My noble friend Lady Walmsley is very grateful indeed to the Bill team who have briefed her about the processes taking place, and above all about the transparency that currently exists between the Secretary of State and the QCDA, and the fact that these will remain under the new proposals. However, the note that the team provided says:

“Following the passage of the Education Bill, the Secretary of State will remain responsible for making proposals to change the national curriculum and will still be able to ask another body to advise him if he wishes to do so”.
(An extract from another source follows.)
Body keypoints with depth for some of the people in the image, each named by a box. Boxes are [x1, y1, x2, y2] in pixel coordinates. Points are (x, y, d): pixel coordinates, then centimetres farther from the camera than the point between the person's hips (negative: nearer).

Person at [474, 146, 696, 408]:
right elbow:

It is the phrase “if he wishes to do so” that bothers us from the Liberal Democrat stance. We would like to ensure that the Secretary of State always takes advice from experts on these matters. As we heard last Monday, the curriculum is vital, and other countries are not as fixated as we are on what exactly is taught. The high level of prescription in this country goes somewhat counter to the claims that teachers are trusted as professionals. In other countries, the design of the curriculum is very different from the one that seems to be emerging in this country when we look at the remit for the expert panel which are to advise the Secretary of State.
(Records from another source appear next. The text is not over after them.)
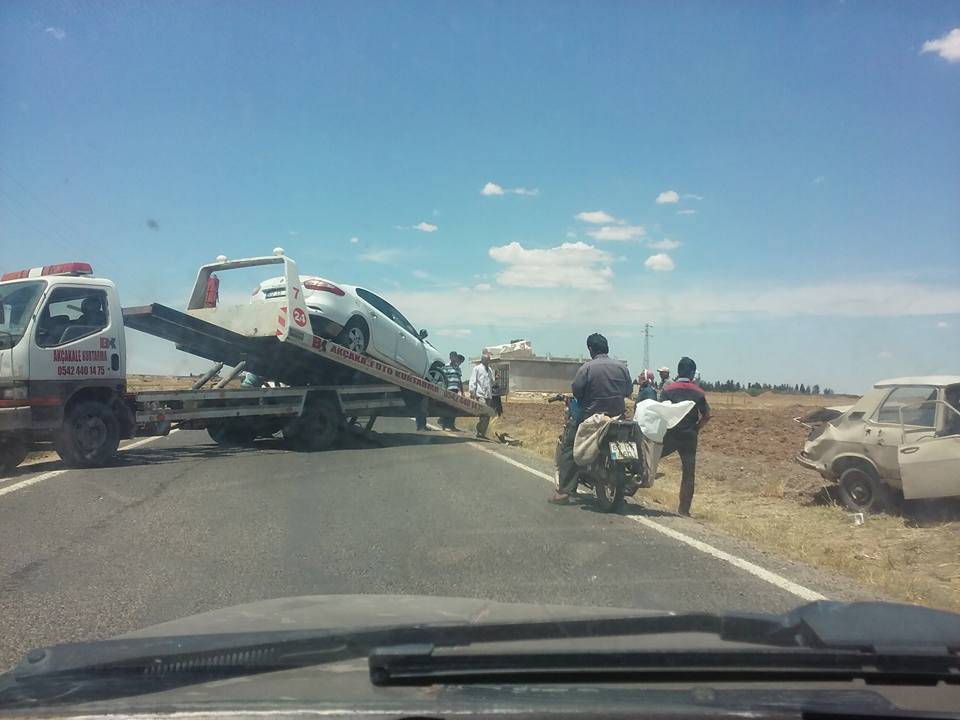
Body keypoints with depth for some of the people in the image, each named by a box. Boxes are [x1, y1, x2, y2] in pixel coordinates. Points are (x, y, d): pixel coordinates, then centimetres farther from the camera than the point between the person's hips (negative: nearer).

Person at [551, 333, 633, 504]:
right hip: (618, 416, 4)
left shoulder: (587, 368, -11)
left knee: (568, 448, 5)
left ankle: (564, 491, -3)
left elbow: (576, 391, -12)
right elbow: (629, 392, 9)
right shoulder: (622, 368, 2)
In Singapore, for example, core values are emphasised. These are self-awareness, self-management, social awareness, relationship management, and responsible decision-taking. One cannot imagine all of this being delivered without the compulsory teaching of life skills, and indeed if we look in detail, this is exactly what we find: at the core are things like health education, PSHE, citizenship, global awareness and physical education. Surrounding these are knowledge skills—which include languages—maths and science, and, lastly, humanities and the arts.

In New Zealand, the key competencies are critical thinking and problem solving, using languages, symbols and texts, managing self and relating to others. In Australia, there are three core interrelated strands which include heath and physical education, personal and interpersonal development and citizenship interwoven with subject knowledge and cross-curricular skills. Indeed, thinking processes are included in nearly all these curriculums, and these are three very successful education systems which I think we can learn from.

However, none of these issues seems to emerge in the remit for the expert review panel; it mainly talks about knowledge and facts. We would like to know how the panel’s remit has been arrived at. The note from the Bill team says that the remit is always very important, and we can well believe that. But looking at it, we rather doubt whether what comes out will be anything like the curriculum of those very successful countries. This is one reason why this particular amendment has been put forward.